[Source: Science Recorder] Researchers from the Massachusetts Institute of Technology and the University of Leeds have discovered that the ozone layer above Antarctica has been slowly healing, a recent study published in the journal Science reports.
The ozone layer is a section of the Earth’s atmosphere that shields the planet from harmful ultraviolet rays. However, greenhouse gas emissions, pollution, and climate change have damaged it over time, opening a hole in the zone. Now, that hole is beginning to close.
Though the gap grows each August when the sun returns to the South Polar cap, the rate at which it opens in September has begun to slow down. The team found that the void in the zone first began to shrink in 2000 and has been declining ever since. It has shrunk nearly 1.7 million square miles in the past 16 years.
They also discovered that the reduction of chlorofluorocarbons — organic compounds that contains only carbon, chlorine, and fluorine — has played a big role in the healing process. These harmful chemicals were once used in refrigerants and aerosol propellants, but most of the world stopped using them in 1987 with the passing of the Montreal Protocol, UPI reports.

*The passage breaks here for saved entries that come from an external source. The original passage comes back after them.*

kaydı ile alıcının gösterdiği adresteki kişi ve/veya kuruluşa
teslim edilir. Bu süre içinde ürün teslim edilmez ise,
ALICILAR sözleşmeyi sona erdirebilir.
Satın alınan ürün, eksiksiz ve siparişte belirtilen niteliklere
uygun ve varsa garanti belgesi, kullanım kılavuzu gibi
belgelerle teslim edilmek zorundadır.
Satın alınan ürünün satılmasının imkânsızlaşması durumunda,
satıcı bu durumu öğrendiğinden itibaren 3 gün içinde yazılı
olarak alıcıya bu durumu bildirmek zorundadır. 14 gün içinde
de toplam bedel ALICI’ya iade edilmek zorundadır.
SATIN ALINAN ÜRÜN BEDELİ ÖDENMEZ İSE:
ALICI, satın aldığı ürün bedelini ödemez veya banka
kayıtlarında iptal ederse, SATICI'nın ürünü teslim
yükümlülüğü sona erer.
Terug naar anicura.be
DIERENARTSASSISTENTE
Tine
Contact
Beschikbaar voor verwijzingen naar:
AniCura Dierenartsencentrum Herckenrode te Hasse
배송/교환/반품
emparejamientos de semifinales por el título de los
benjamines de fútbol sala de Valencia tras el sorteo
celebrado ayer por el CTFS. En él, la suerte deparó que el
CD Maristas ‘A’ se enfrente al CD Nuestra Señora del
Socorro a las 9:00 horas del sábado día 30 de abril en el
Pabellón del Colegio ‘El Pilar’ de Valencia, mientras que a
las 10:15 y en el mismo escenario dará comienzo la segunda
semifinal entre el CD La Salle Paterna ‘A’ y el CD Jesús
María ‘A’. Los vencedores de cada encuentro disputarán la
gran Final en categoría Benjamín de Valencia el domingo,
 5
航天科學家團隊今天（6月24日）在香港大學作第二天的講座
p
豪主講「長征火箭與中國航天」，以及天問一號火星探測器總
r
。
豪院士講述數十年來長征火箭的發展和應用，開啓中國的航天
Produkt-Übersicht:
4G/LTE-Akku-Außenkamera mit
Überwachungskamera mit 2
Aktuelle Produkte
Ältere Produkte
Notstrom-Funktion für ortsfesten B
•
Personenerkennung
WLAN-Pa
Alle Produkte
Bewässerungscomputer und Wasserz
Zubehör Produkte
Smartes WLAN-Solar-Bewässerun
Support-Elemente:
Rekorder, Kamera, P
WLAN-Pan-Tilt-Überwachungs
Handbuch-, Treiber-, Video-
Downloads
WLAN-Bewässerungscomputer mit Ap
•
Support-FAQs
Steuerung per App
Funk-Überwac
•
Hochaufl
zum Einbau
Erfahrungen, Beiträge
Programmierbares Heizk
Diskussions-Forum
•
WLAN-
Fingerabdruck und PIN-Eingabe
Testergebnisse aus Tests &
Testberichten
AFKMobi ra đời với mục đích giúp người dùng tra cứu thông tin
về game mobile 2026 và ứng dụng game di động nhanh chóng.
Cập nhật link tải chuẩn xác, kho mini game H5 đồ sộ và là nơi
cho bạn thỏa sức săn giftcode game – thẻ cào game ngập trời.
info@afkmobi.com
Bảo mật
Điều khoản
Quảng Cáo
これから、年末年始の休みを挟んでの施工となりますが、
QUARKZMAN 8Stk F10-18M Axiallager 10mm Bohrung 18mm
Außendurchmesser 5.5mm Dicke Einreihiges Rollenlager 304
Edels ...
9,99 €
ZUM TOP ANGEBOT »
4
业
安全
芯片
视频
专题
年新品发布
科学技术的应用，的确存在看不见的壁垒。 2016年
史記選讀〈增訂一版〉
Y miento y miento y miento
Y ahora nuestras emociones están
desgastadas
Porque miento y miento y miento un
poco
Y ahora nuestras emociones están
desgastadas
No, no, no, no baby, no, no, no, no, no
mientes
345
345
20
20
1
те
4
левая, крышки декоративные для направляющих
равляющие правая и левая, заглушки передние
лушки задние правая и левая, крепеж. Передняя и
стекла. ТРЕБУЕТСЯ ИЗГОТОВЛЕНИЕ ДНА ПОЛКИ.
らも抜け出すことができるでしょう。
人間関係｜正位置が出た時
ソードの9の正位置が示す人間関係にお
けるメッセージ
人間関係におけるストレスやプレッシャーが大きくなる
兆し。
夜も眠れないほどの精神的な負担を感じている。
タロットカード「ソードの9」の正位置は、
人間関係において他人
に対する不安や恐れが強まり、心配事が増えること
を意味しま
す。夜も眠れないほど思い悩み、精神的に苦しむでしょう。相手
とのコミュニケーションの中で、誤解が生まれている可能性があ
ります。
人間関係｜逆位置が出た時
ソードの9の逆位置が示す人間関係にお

The hole in the ozone changes in size throughout the year because chlorine, the main threat to the layer, eats ozone molecules when the climate is both sunny and cold. As a result, the gap is biggest during October. Though most researchers study it during that peak month, the team analyzed it in September before it started to grow.
“I think people, myself included, had been too focused on October, because that’s when the ozone hole is enormous, in its full glory,” said lead author Susan Solomon, a professor at the Massachusetts Institute of Technology, according to UPI. “But October is also subject to the slings and arrows of other things that vary, like slight changes in meteorology. September is a better time to look because chlorine chemistry is firmly in control of the rate at which the hole forms at that time of year. That point hasn’t really been made strongly in the past.”
Using a combination of balloons and satellites, the researchers measured the size of the hole as well as its various chemical conditions. They also created models — based on declining chlorine levels in the atmosphere — that predicted the way it would shift over time. Such predictions have proven to be very close to real life measurements, suggesting most of the ozone’s healing is directly tied to implementation of the Montreal Protocol.
“Observations and computer models agree; healing of the Antarctic ozone has begun,” said study co-author Dr. Ryan R.Neely III, a lecturer in Observational Atmospheric Science at the University of Leeds, in a statement.